The Turkish lira fell back to an all-time low against the dollar on Friday. On Friday evening 8.52 Turkish lira was exchanged for one dollar. Since the beginning of the year, the Turkish currency has lost nearly 30 percent against the dollar.
Erdogan only promoted Uysal from deputy chief to central bank chief in July 2019, after he fired his predecessor Murat Cetinkaya in a dispute over what he considered too high interest rates. Uysal then started cutting interest rates. In September, however, the central bank surprisingly raised interest rates to combat the weakness of the lira: from 8.25 to 10.25 per cent. It was the first rate hike in about two years.
Erdogan is considered an enemy of interest
The surprising change at the top of the central bank is notable because doubts have arisen over the political independence of the central bank in the past. President Erdogan had made it clear several times that he was not interested in higher benchmark interest rates. He hopes that cheap credit will fuel economic growth. Just last weekend he declared that Turkey is fighting a “devilish triangle of interest rates, exchange rates and inflation”.
Gross domestic product in emerging markets, which has been booming for a long time, fell 11% from April to June in the face of the krona crisis.

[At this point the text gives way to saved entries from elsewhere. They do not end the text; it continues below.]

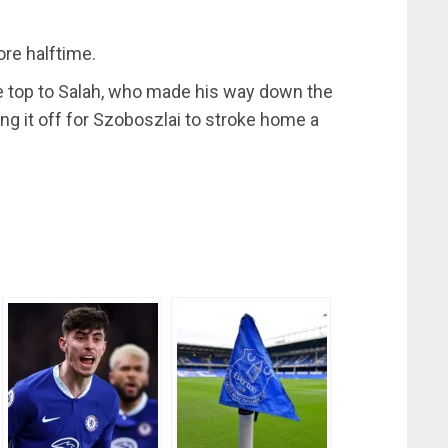
ore halftime.
the top to Salah, who made his way down the
ing it off for Szoboszlai to stroke home a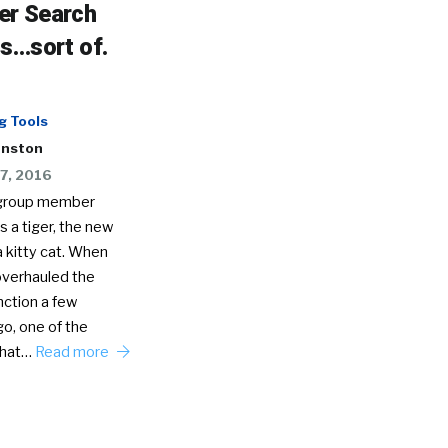
r Search
s…sort of.
g Tools
hnston
7, 2016
d group member
 a tiger, the new
a kitty cat. When
overhauled the
nction a few
o, one of the
that…
Read more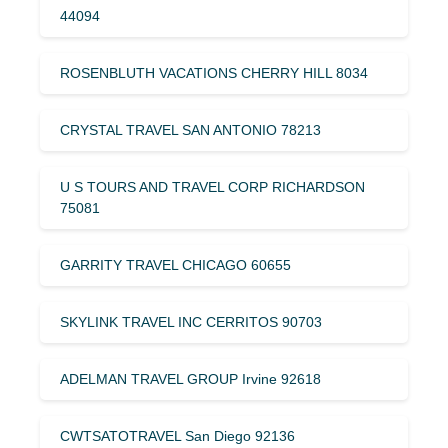
44094
ROSENBLUTH VACATIONS CHERRY HILL 8034
CRYSTAL TRAVEL SAN ANTONIO 78213
U S TOURS AND TRAVEL CORP RICHARDSON
75081
GARRITY TRAVEL CHICAGO 60655
SKYLINK TRAVEL INC CERRITOS 90703
ADELMAN TRAVEL GROUP Irvine 92618
CWTSATOTRAVEL San Diego 92136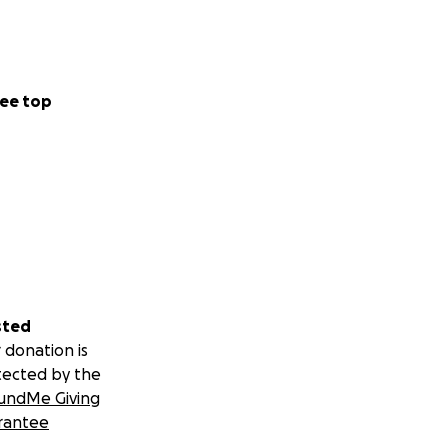
ee top
sted
 donation is
tected by the
undMe Giving
rantee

Among other things, the major tourism industry has clearly felt the virus pandemic.
Recently, Turkey’s relationship with major trading partners in the European Union came to a head after Erdogan attacked his French counterpart Emmanuel Macron. Erdogan accused Macron of Islamophobia in the Mohammed cartoon dispute, described the French president as a disease and called for a boycott of French goods.